The idea they came up with was simple – to build a higher education software platform where students can start their ventures, but also allow universities to create and manage their own entrepreneurship ecosystems. The team started with a simple site where students – the business types, the developers or the designers – could upload their profiles, and use it to find one another as they build their teams. Later they approached the Dingman Center for Entrepreneurship – University of Maryland’s entrepreneurship center- and worked with them to understand their needs and extended their features by offering tools that universities small and large could harness to better track, manage, and advise student startups. So on one hand VentureBoard could be used by students to search for and filter listings to find potential cofounders; on the other universities obtain a bird’s eye view of the entrepreneurship ecosystem taking place right on campus, and able to advise or assist accordingly.

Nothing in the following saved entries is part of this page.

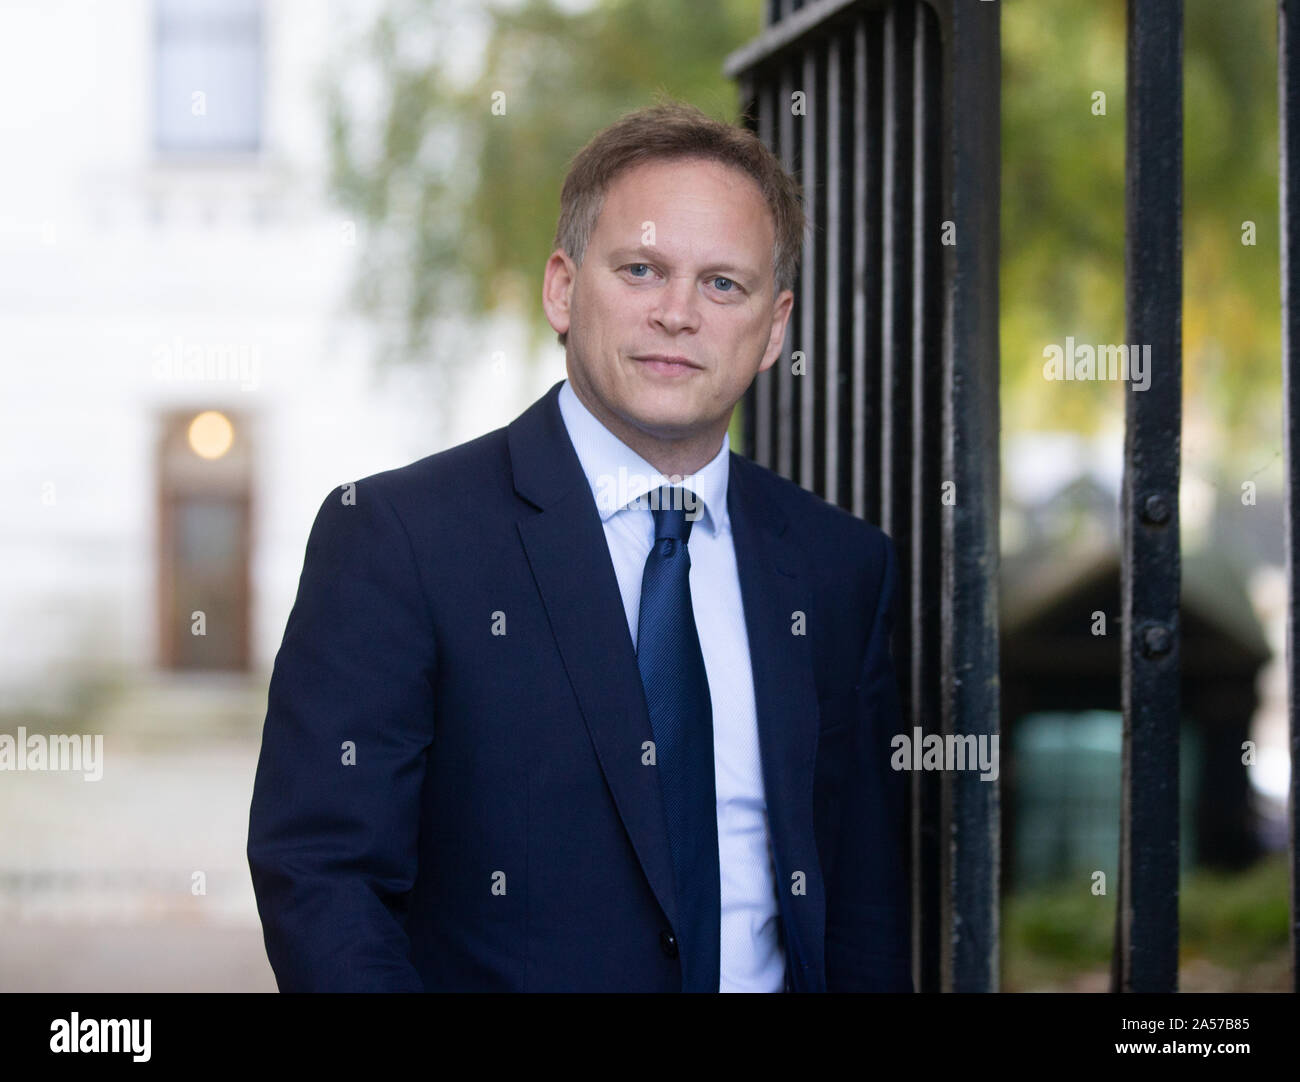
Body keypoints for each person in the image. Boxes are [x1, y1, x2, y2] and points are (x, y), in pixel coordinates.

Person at [246, 100, 911, 992]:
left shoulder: (839, 569)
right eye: (641, 269)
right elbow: (323, 875)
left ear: (775, 326)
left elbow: (862, 902)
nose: (679, 313)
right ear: (563, 288)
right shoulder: (400, 538)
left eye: (723, 284)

Since then, the team has been hard at work adding new customers, iterating on the platform, and thinking up new ways to reduce barriers to student entrepreneurship. Today not only does Dingman Center for Entrepreneurship use VentureBoard as a foundation for its Fearless Founders program, the Maryland Technology Enterprise Institute (Mtech) also has deployed VentureBoard in its Hinman CEOs Program courses.

 

So it’s interesting that not only did Block, Eisenberger and Searles build their own company; their product is also being used by universities to help other students build theirs.